→ Exercises to complete:
#1 In the solar power cost text, what price does it give for grid electricity to residential consumers?
#2 Pick up the solar power cost text right after its last sentence and keep writing.

→ Text shown:
- - - - - - -

First, the United States Congress has mandated that a technology and accounting practice called “net metering” be available to all electricity consumers [17]. Under a net metering scheme, any consumer attached to the power grid is given credits for electricity that user produces above his or her own electricity consumption through the use of distributed generation technology. When the consumer is using more electricity than he or she is producing, the electricity is purchased at the normal rate. Then, at the end of the billing period, the credits are subtracted from the bill, and the consumer only owes the utility the difference between the value of the electricity he or she produced and the value of the electricity he or she consumed. Due to net metering, a photovoltaic array allows a consumer to continue to consume electricity, but at a lower price than he or she would purchase that electricity from the local utility company. These savings in future electricity bills add to the value of an installed photovoltaic array.

Second, both federal and state governments provide subsidies for the installation of solar electricity generating systems. The federal government provides a 30% tax credit, for the value of installed residential and commercial photovoltaic systems [18]. This subsidy discounts the taxes of a property owner who installs a photovoltaic system by 30% of the total price of the installed system; for the purposes of our analysis, this is equivalent to the federal government paying 30% of the cost of the photovoltaic array, leaving the remaining 70% to be paid for by state subsidies and the property-owner.

In California, the cost of installing a photovoltaic system is $8.20 per watt of generating capacity, the second lowest in the nation [19]. This cost is increased by the only substantial maintenance cost associated with residential photovoltaic systems: the replacement of the inverter. The price of a solar array inverter is 71.9¢ per watt of generating capacity [20]. Assuming 2% inflation and a 7% discount rate per annum, the present value of this replacement is 38.6¢ per watt. As the price of inverters has been dropping over time, this allowance for inverter replacement will also allow for some routine inverter maintenance in addition to the inverter replacement midway through the 25-year span of this analysis. This increases the cost of each installed watt by 39¢ per watt, bringing the total cost per installed watt of photovoltaic generating capacity to $8.69.

This cost is very high when compared to the cost of grid electricity to residential consumers, at 14.9¢ per kilowatt hour [21]. Given our predetermined assumptions that the array receives five equivalent noontime hours of sun exposure on an average day and has a 25-year lifespan, the lifetime productivity of one watt of photovoltaic generating capability is 45.6 kilowatt hours. Following our other assumptions of a 7% annual discount rate and a 6.7% increase in the cost of electricity, the present value of those generated watts is $5.92; this is only 68.9% of the initial capital investment required to acquire that one watt of generating capacity. However, after the 30% federal tax credit, the array has paid for itself, leaving a 21¢ cost to the consumer per installed watt of generating capacity. This means the lump-sum rebate given by the state of California through its California Solar Initiative is almost entirely profit for the consumer, leaving the present value of an installed watt of photovoltaic generation capacity as substantially positive.

- - - - - - -

→ Source information:
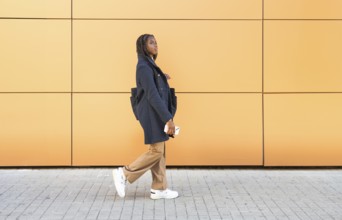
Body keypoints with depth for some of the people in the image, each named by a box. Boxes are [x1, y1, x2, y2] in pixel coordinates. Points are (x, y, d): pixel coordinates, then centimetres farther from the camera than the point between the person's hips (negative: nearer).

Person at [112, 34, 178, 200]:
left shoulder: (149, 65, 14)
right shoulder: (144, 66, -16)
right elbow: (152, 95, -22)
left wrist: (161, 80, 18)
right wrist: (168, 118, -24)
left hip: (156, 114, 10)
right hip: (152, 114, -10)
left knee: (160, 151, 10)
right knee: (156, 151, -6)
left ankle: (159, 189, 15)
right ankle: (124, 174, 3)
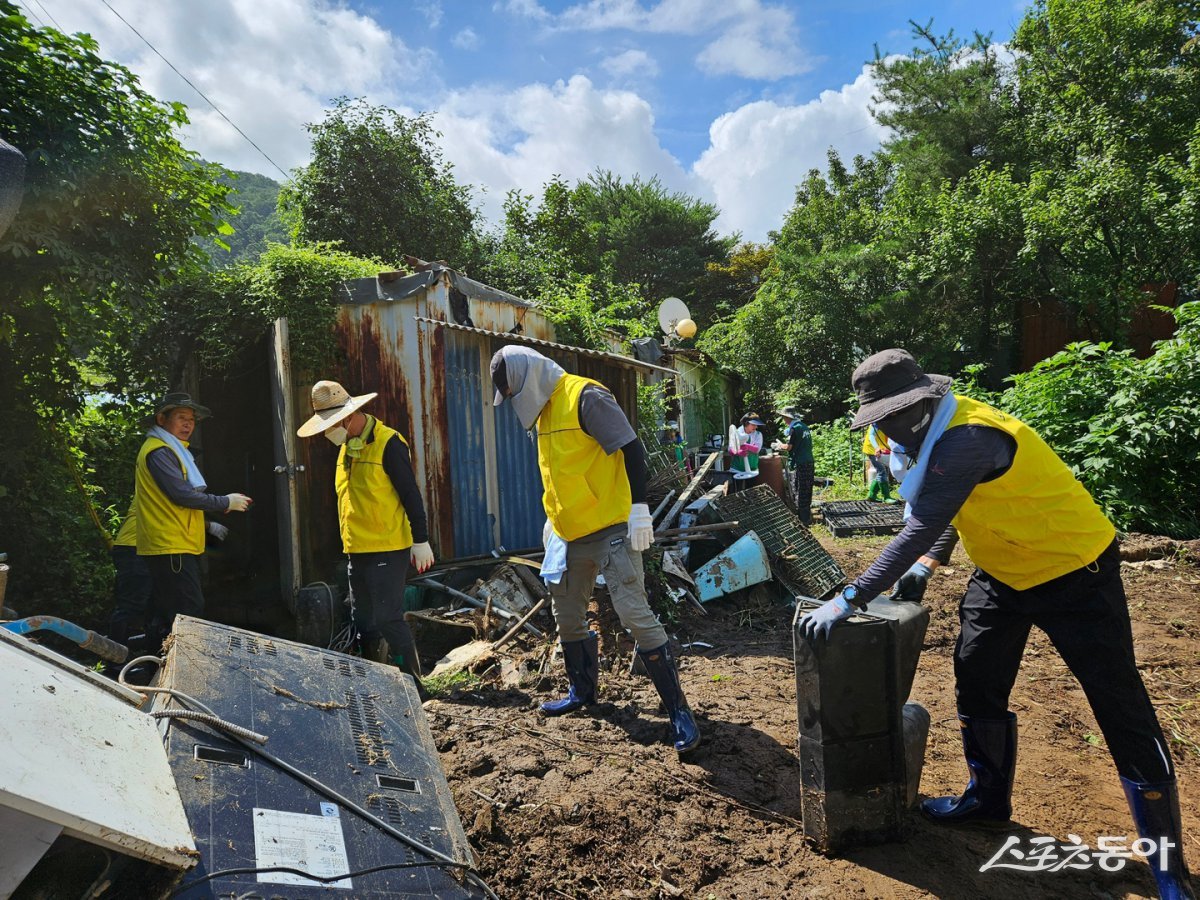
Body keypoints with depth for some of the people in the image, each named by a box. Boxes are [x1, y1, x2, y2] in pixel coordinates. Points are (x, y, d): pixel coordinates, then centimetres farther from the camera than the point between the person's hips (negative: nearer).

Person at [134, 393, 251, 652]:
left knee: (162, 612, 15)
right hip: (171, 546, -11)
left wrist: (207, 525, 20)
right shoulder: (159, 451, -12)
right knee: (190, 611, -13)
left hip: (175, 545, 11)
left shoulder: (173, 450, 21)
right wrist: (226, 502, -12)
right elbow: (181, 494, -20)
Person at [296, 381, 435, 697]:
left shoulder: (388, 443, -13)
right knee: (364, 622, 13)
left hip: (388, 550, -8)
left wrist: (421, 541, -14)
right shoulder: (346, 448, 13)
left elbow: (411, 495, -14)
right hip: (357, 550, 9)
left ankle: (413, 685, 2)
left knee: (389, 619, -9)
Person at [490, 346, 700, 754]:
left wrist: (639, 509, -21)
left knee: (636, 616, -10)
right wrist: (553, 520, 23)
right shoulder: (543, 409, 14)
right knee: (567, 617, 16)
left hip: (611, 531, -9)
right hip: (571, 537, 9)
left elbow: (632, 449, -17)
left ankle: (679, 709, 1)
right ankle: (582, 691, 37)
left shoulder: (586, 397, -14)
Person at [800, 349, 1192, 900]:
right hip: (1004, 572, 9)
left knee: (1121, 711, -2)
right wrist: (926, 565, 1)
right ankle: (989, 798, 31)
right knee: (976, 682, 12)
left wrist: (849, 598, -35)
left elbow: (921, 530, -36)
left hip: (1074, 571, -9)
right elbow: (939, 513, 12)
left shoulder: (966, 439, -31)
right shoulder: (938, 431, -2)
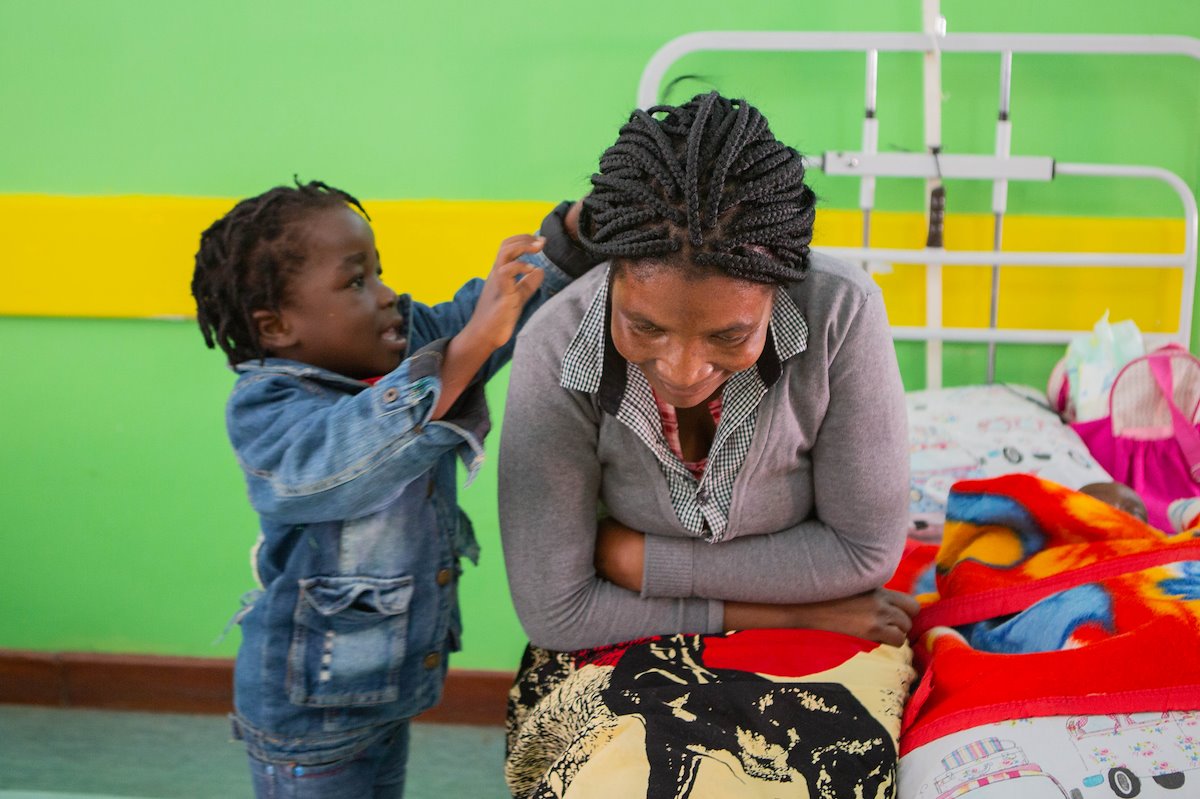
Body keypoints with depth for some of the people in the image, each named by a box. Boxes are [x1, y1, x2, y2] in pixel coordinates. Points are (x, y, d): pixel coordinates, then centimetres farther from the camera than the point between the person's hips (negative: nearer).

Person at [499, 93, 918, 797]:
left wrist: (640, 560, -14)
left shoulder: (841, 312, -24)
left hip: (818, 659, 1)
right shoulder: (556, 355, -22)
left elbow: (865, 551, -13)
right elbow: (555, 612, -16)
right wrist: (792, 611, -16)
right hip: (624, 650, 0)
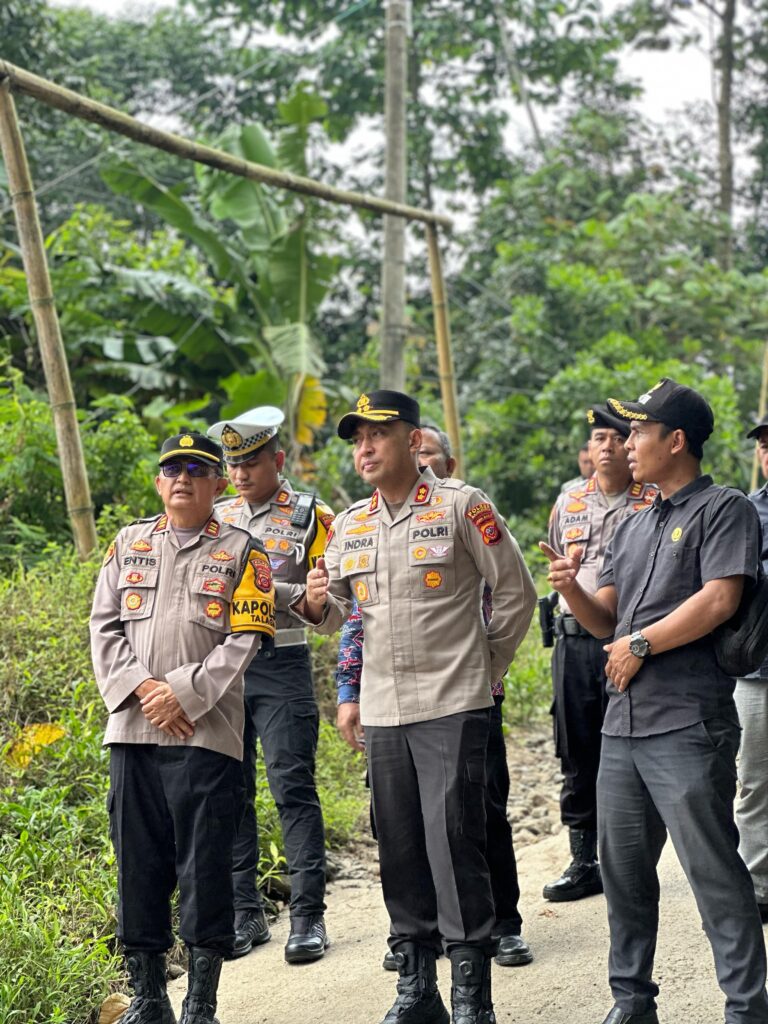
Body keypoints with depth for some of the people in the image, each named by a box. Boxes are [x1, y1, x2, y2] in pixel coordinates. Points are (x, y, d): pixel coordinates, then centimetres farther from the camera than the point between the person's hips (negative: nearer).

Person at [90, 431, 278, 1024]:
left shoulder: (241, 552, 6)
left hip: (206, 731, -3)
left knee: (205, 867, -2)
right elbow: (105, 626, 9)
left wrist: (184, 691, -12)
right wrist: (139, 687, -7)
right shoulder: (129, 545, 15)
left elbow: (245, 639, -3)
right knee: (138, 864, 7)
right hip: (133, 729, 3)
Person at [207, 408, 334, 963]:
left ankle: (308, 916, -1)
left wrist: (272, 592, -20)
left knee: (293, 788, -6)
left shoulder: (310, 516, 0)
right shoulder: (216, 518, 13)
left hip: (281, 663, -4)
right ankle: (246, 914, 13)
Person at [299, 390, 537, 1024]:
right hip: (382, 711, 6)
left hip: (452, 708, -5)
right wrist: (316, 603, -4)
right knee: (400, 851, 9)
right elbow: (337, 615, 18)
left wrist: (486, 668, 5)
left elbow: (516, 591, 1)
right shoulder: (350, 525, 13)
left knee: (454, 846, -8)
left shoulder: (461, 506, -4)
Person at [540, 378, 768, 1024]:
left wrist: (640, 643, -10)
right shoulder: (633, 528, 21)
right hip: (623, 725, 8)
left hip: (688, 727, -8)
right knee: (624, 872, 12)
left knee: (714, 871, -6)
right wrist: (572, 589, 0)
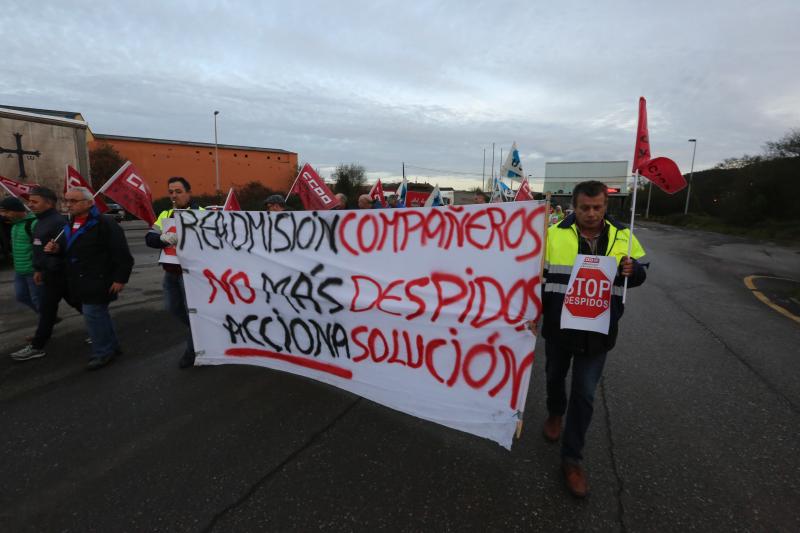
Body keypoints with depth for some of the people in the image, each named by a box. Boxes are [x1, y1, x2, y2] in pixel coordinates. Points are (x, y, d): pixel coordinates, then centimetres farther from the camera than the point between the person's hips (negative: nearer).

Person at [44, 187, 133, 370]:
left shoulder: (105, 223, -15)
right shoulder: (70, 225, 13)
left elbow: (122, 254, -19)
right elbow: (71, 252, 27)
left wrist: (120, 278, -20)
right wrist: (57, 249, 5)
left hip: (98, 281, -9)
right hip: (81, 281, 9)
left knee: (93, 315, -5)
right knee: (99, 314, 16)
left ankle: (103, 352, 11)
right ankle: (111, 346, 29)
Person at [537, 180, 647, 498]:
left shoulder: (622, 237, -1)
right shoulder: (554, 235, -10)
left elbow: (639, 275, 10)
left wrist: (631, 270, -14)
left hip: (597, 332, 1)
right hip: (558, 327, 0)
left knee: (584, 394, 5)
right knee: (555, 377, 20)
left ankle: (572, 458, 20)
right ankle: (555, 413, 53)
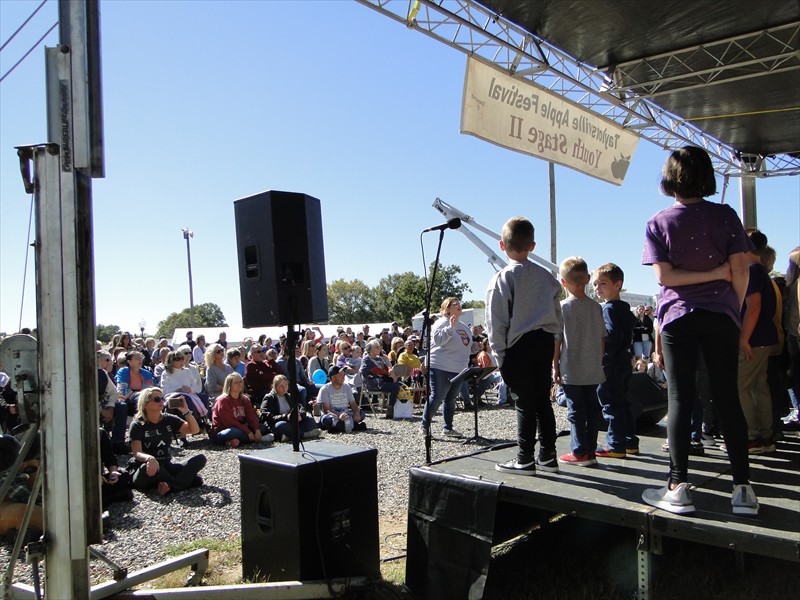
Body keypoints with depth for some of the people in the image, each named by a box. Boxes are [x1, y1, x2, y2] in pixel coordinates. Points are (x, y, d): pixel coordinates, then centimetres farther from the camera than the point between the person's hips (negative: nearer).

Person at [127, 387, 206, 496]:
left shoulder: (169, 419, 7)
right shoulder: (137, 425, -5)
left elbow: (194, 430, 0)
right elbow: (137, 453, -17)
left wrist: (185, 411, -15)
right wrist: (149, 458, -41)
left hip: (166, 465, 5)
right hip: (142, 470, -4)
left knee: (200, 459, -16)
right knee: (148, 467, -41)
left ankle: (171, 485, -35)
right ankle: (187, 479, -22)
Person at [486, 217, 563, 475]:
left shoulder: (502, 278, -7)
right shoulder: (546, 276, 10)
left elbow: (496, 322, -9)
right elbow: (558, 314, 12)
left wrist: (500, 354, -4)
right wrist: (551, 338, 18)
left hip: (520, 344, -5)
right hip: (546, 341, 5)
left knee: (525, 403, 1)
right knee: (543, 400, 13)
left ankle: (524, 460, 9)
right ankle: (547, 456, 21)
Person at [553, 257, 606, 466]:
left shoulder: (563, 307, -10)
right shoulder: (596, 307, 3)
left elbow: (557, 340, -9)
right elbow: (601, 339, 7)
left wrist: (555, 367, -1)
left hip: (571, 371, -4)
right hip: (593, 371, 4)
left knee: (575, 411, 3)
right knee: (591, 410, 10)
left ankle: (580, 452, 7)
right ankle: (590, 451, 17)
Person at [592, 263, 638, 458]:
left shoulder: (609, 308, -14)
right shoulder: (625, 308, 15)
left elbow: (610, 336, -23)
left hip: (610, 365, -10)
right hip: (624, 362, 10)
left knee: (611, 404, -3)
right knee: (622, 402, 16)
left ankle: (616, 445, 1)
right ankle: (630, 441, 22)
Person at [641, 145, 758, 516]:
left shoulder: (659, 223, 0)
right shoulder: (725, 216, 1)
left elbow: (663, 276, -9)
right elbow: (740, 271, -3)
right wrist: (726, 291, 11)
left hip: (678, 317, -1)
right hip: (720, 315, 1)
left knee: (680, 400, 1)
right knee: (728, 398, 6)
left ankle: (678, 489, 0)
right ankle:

- - - - - - -

→ Answers provided:
#1 14.9¢ per kilowatt hour.

#2
This analysis is complicated by the way California has structured its rebate. The level of the California Solar Initiative incentive drops as more solar arrays are installed in the state, and these drops are not applied uniformly across the state. The current rebate for residential consumers ranges from $1.10 to $1.90 per watt of installed generating capacity, depending on the consumer’s utility company [22]. This level of subsidy leads to a profit for the consumer of $0.90 to $1.70 per watt of installed solar generating capacity; a 10.4% to 19.7% return on investment. In the future, this rebate is scheduled to drop as low as 20¢ per watt, but even in this case the present value of each installed watt is almost exactly zero. However, by the time the California Solar Initiatives have reached this low level of subsidy, the technology’s efficiency and cost will likely have improved enough for the photovoltaic array to remain a profitable investment. See Additional Files 2 and 3 for capacity and present-value calculations.

The meaning of these numbers is more readily grasped by considering the case of a typical home. The average Californian residence consumes 580 kilowatt hours of electricity per month, or just under two-thirds the national average. By way of comparison, the average American residence consumes 936 kWh of electricity monthly [23]. At 14.9¢ per kilowatt hour, the annual electricity bill of the average Californian residence is $1037.04. In order to meet fully the annual electricity needs of such a home, it would need a photovoltaic array capable of capturing an average of 3.81 kilowatt during the approximately 5 daily noontime hours available to all Californians During these hours, each square meter of California receives at least 5 kilowatts of power from the sun. Since our constraining assumptions establish that our solar array is 13% efficient and captures no energy outside noontime sun, a photovoltaic system of 29.3m2 (302 ft2) would power the needs of the average Californian residence.

By comparison,according to ABC New’s report, the average American house is 2349 ft2 in area. Assuming the average house has two stories of equal size, an array covering only slightly more than one-quarter of the house’s roof will meet the needs of the average American home in California.

At an initial capital cost of $8.20 per watt, a 3.811 kilowatt system will have a total cost of $31,251. Deducting the 30% federal tax credit reduces the capital cost to $21,875. This cost is further reduced by the California Solar Initiative rebate, which reduces the cost to between $14,635 and $17,683 for the consumer. However, since an array of this size will fully meet the annual needs of the consumer (after annual net metering), the present value of 25 years of electricity bills must be considered. Given our constraining assumptions of a 6.7% annual increase in the price of electricity, a 7% discount rate, and a loss to generating capability of .9% per year, the present value of future electricity savings is $22,581. As these future savings are greater than the out-of-pocket costs to the consumer, installing such an array is a revenue-positive action on the part of the homeowner, earning him or her $4,897 to $7,946. After a single inverter replacement halfway through the 25-year lifetime of the array, this present value is reduced to $3,411 to $6,475. However, this consumer surplus came at a loss to federal and state governments of $13,567 to $16,616. This means each grid-neutral home creates a dead weight loss of $10,157 –Of course, this money does not evaporate, it goes to another agent, the photovoltaic array-producing firm. However, it is a loss to the system between consumers and the government.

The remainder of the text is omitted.